BEGIN SUPPLIED RECORDS

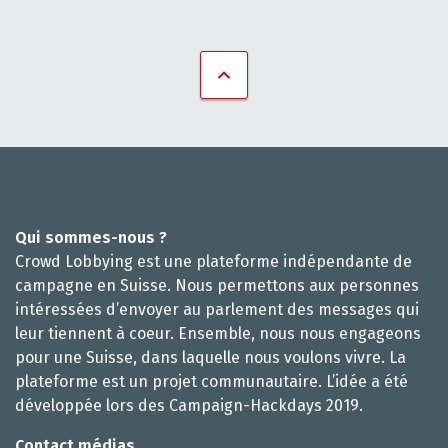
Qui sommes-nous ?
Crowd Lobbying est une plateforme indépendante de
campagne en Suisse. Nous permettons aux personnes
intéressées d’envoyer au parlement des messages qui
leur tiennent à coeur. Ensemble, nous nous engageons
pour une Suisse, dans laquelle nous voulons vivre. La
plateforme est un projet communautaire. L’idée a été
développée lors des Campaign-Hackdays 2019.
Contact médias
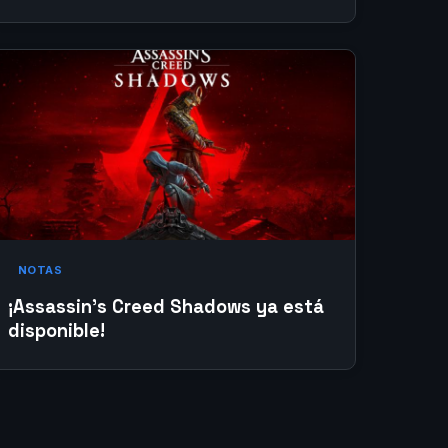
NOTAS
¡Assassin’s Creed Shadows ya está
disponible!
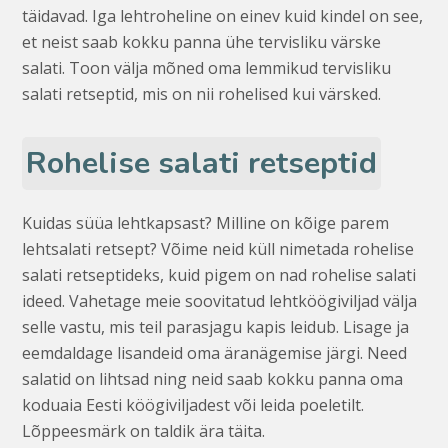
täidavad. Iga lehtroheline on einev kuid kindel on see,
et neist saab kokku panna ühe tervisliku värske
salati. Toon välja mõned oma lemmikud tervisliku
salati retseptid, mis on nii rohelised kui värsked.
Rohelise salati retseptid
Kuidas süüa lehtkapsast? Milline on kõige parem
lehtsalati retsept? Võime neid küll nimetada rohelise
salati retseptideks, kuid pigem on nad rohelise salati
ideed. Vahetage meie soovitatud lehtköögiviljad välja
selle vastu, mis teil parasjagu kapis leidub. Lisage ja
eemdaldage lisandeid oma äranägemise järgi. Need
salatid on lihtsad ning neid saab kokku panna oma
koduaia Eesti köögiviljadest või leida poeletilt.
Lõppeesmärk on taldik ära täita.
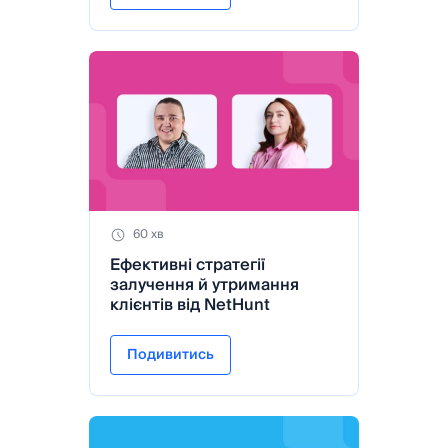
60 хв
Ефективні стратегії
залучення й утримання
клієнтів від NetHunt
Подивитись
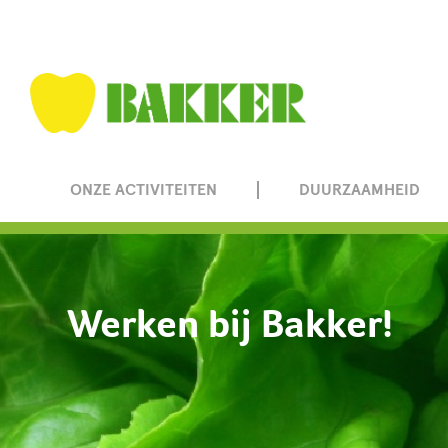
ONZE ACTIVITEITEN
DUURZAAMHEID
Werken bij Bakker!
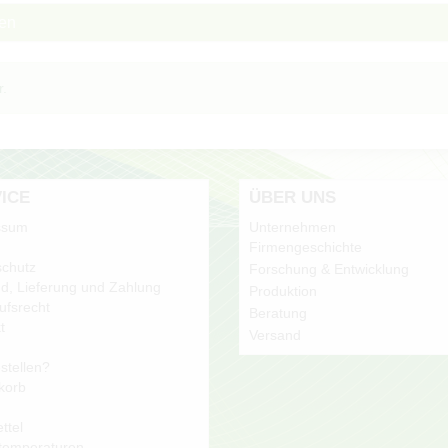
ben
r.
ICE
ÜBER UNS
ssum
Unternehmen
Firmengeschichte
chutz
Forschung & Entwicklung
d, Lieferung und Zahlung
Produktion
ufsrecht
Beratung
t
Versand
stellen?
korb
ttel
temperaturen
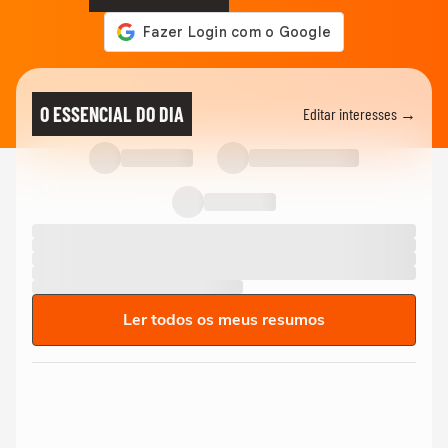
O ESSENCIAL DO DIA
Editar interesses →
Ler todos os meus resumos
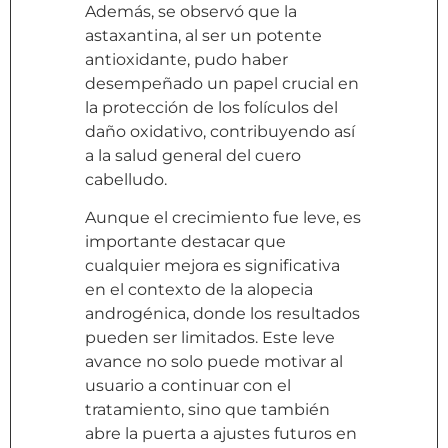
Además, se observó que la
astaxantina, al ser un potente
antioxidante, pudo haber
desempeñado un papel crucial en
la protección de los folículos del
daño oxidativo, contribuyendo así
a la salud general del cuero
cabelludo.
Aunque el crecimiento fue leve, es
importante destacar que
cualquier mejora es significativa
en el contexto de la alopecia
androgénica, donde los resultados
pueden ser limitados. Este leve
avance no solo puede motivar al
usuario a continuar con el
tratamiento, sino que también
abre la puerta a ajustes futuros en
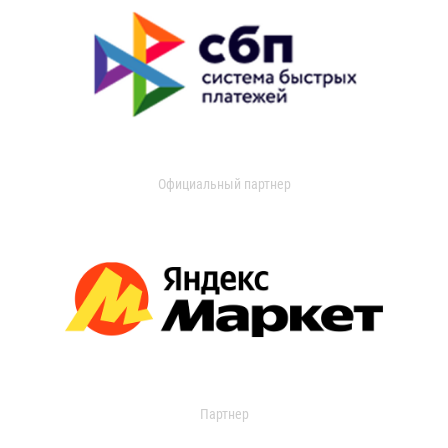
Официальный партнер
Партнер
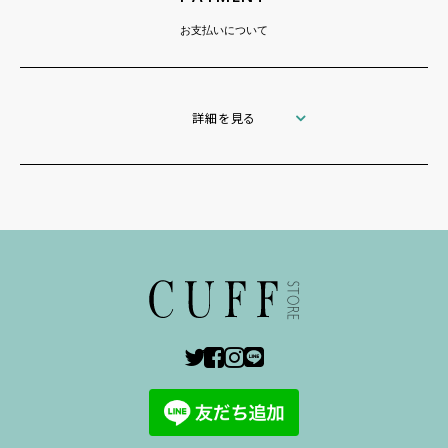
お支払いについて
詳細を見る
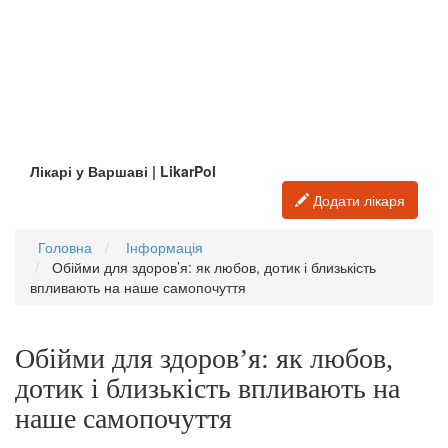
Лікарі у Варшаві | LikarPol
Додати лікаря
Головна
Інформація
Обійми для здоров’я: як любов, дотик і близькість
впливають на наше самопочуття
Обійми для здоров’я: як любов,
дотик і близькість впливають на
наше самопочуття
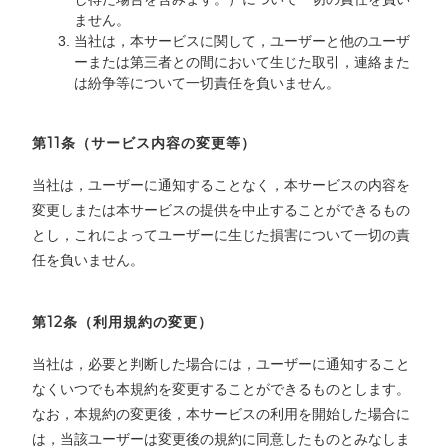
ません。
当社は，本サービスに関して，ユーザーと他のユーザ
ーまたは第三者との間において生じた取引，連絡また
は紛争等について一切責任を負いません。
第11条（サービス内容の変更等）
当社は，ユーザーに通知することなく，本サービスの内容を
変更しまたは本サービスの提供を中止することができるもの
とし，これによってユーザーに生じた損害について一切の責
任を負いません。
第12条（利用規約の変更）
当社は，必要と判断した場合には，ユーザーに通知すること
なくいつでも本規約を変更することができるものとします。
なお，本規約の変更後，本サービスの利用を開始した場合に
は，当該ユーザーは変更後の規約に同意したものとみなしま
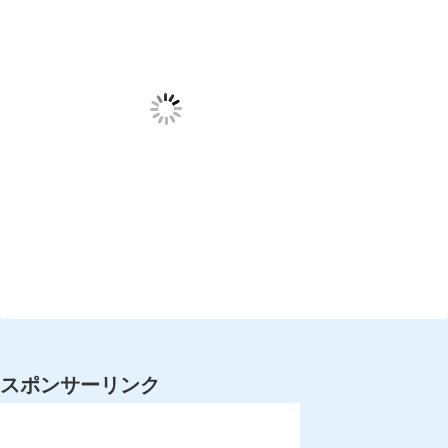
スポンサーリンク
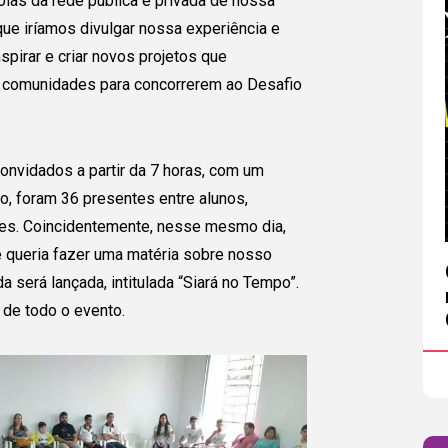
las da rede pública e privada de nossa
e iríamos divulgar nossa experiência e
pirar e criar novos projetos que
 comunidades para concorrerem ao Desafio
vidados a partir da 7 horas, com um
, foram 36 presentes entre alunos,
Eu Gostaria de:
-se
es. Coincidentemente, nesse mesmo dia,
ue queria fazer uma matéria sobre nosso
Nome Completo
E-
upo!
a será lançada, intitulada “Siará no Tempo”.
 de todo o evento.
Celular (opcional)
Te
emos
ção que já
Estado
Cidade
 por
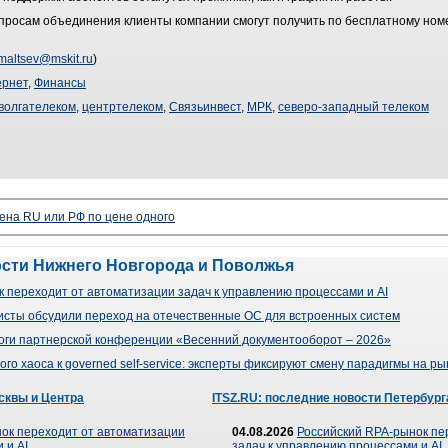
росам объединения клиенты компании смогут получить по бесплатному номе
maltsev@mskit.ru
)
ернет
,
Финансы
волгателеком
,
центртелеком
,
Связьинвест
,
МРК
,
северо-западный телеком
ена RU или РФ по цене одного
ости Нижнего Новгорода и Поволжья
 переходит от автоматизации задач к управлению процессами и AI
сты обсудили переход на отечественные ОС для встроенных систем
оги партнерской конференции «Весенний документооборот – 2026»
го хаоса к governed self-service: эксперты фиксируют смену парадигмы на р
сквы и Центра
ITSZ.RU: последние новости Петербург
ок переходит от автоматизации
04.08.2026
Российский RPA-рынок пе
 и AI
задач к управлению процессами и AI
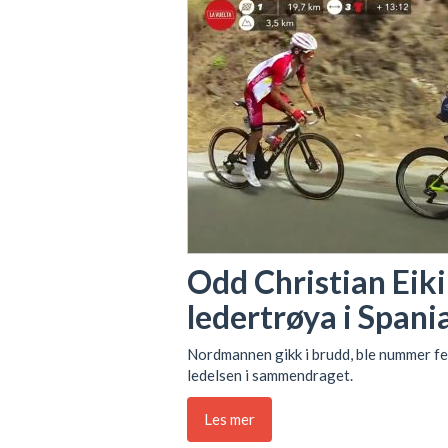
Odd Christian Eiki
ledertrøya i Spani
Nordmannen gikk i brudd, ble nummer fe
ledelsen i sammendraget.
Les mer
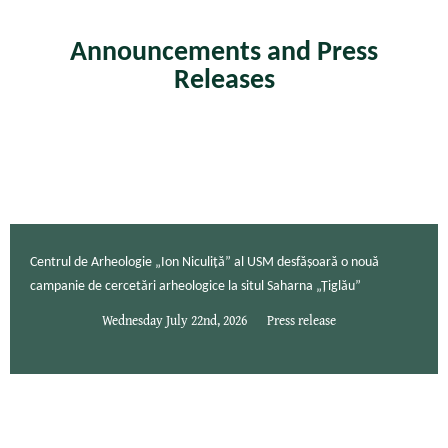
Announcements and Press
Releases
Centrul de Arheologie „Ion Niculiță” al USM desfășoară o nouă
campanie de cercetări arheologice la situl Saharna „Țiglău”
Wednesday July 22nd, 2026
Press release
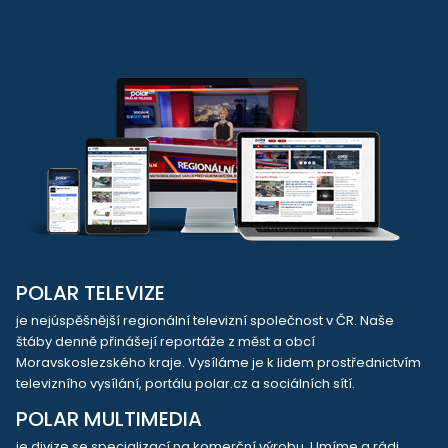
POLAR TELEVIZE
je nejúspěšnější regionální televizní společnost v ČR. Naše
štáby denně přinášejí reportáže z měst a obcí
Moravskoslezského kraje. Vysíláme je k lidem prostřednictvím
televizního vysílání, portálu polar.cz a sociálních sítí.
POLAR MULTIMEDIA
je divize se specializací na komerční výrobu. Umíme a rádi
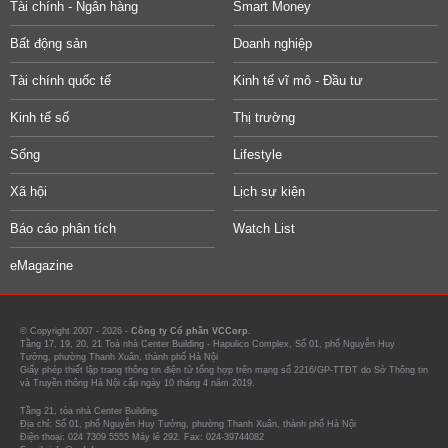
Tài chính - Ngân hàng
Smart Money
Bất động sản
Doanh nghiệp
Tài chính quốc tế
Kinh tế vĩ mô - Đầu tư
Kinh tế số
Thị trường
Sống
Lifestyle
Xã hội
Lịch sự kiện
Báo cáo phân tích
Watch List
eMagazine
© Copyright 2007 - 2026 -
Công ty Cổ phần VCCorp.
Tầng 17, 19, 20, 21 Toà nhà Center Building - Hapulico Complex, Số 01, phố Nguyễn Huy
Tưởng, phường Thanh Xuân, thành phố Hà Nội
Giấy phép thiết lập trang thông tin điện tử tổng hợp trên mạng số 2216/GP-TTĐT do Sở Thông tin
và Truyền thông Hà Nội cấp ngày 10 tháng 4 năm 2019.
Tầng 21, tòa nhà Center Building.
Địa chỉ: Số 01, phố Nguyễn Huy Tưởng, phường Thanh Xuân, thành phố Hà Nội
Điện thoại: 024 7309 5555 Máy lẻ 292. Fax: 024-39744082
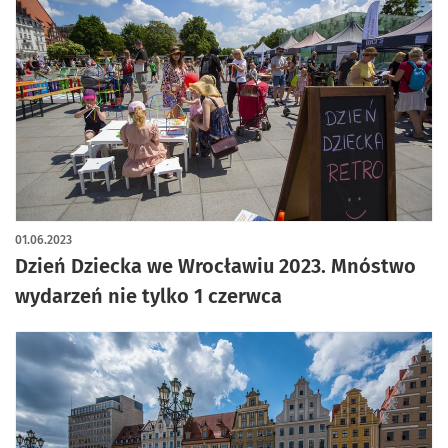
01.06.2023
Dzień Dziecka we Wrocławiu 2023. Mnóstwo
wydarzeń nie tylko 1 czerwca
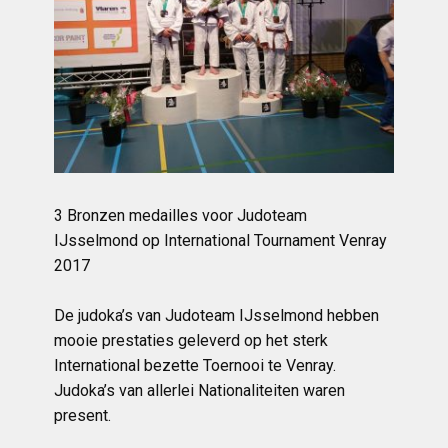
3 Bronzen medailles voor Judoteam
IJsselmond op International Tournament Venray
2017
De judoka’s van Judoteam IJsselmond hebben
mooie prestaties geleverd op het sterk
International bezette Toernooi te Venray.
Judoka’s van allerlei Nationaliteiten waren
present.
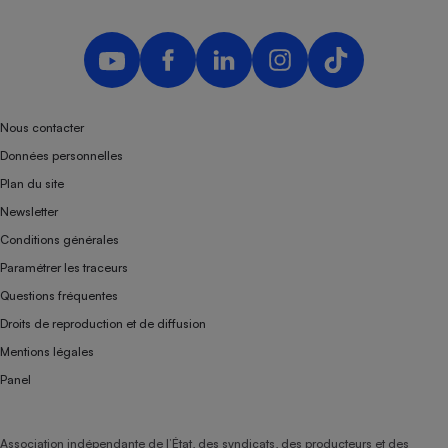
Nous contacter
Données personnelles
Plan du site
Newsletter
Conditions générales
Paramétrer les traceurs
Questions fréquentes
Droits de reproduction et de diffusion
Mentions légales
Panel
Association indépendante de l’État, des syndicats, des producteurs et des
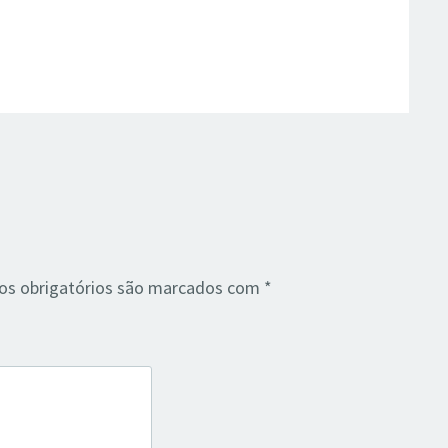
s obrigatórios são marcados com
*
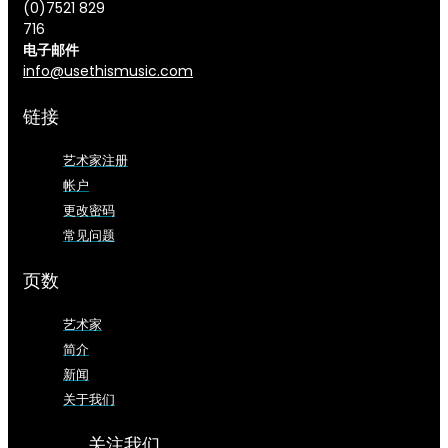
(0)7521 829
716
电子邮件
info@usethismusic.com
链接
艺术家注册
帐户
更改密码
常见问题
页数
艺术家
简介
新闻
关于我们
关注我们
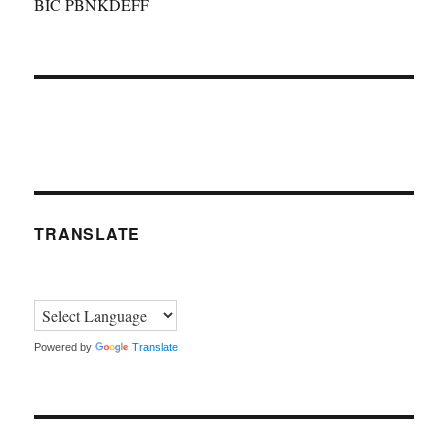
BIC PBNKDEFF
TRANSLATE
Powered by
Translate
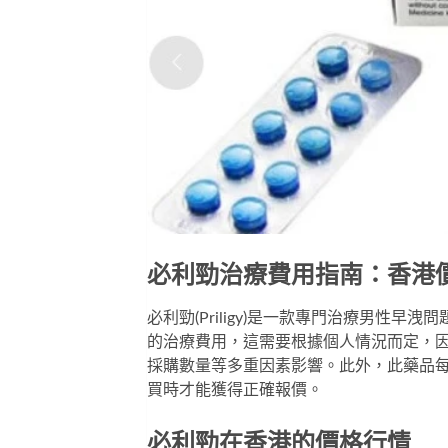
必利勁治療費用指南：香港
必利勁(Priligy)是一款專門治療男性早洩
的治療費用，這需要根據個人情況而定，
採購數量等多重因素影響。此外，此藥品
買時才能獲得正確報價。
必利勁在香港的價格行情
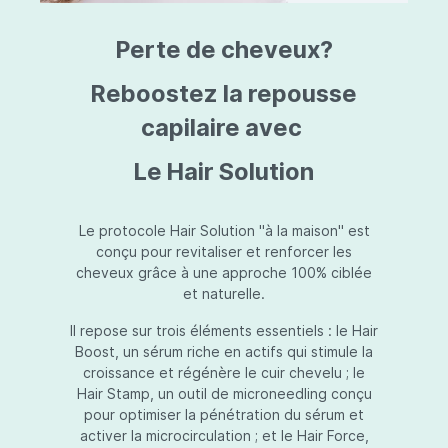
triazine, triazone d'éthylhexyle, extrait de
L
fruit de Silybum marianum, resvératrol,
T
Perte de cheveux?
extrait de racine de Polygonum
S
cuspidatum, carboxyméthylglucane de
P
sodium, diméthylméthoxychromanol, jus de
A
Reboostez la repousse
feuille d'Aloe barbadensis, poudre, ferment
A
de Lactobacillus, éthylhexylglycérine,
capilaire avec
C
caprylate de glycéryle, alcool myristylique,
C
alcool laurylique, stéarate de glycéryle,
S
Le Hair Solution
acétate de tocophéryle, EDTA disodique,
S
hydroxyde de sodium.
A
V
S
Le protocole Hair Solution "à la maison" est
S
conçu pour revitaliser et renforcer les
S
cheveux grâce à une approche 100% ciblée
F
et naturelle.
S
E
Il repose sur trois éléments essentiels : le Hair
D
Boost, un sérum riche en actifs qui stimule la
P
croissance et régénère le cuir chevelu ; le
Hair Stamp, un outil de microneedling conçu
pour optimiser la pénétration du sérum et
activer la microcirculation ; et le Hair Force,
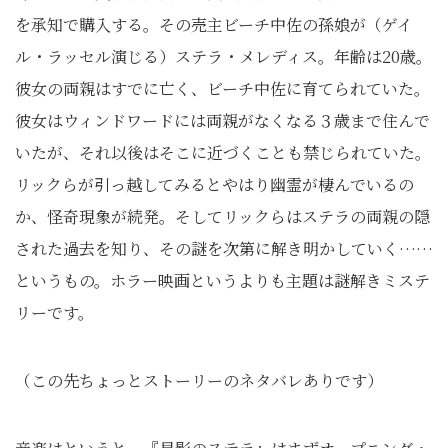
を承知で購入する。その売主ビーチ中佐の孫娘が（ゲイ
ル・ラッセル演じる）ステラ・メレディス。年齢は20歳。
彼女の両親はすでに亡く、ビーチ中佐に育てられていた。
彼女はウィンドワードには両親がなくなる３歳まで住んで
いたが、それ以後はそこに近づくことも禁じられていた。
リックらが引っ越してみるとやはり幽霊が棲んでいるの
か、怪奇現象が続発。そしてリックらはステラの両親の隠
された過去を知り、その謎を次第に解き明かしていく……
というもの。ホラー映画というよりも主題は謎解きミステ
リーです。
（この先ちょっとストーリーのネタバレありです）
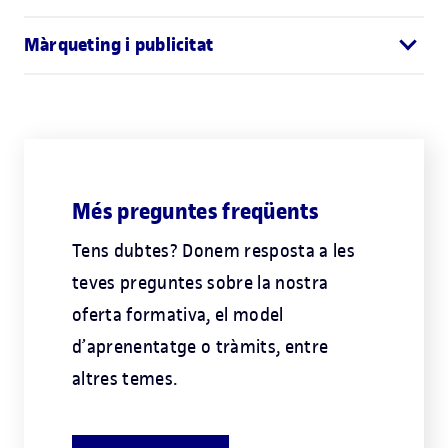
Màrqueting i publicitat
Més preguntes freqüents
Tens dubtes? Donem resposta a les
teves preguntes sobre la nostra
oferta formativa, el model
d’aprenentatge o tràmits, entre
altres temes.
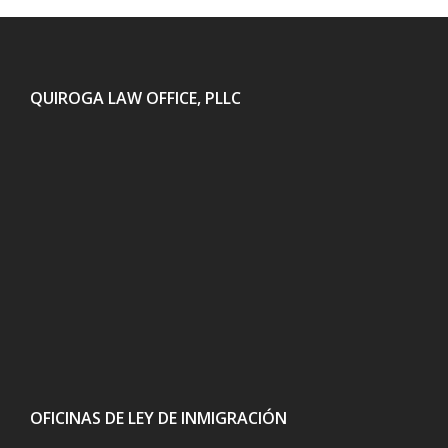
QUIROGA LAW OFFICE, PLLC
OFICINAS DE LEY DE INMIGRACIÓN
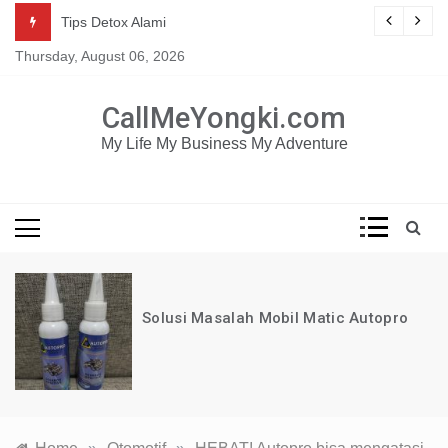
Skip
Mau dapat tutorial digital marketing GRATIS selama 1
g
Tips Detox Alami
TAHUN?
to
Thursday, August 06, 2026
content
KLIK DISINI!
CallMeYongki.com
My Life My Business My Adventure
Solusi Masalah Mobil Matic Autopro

END SUPPLIED RECORDS

WORK REQUEST:
Output exactly, and only, the lines of the entries above from the one with "Điện thoại: 024" up to and including the one with "買時才能獲得正確報價。"; pictures are to be left out.

THE COMPLETED TASK:
Điện thoại: 024 7309 5555 Máy lẻ 292. Fax: 024-39744082
01.06.2023
Dzień Dziecka we Wrocławiu 2023. Mnóstwo
wydarzeń nie tylko 1 czerwca
3 Bronzen medailles voor Judoteam
IJsselmond op International Tournament Venray
2017
De judoka’s van Judoteam IJsselmond hebben
mooie prestaties geleverd op het sterk
International bezette Toernooi te Venray.
Judoka’s van allerlei Nationaliteiten waren
present.
Nous contacter
Données personnelles
Plan du site
Newsletter
Conditions générales
Paramétrer les traceurs
Questions fréquentes
Droits de reproduction et de diffusion
Mentions légales
Panel
Association indépendante de l’État, des syndicats, des producteurs et des
s obrigatórios são marcados com
*
(0)7521 829
716
电子邮件
info@usethismusic.com
链接
艺术家注册
帐户
更改密码
常见问题
页数
艺术家
简介
新闻
关于我们
关注我们
BIC PBNKDEFF
TRANSLATE
Powered by
Translate
必利勁治療費用指南：香港
必利勁(Priligy)是一款專門治療男性早洩
的治療費用，這需要根據個人情況而定，
採購數量等多重因素影響。此外，此藥品
買時才能獲得正確報價。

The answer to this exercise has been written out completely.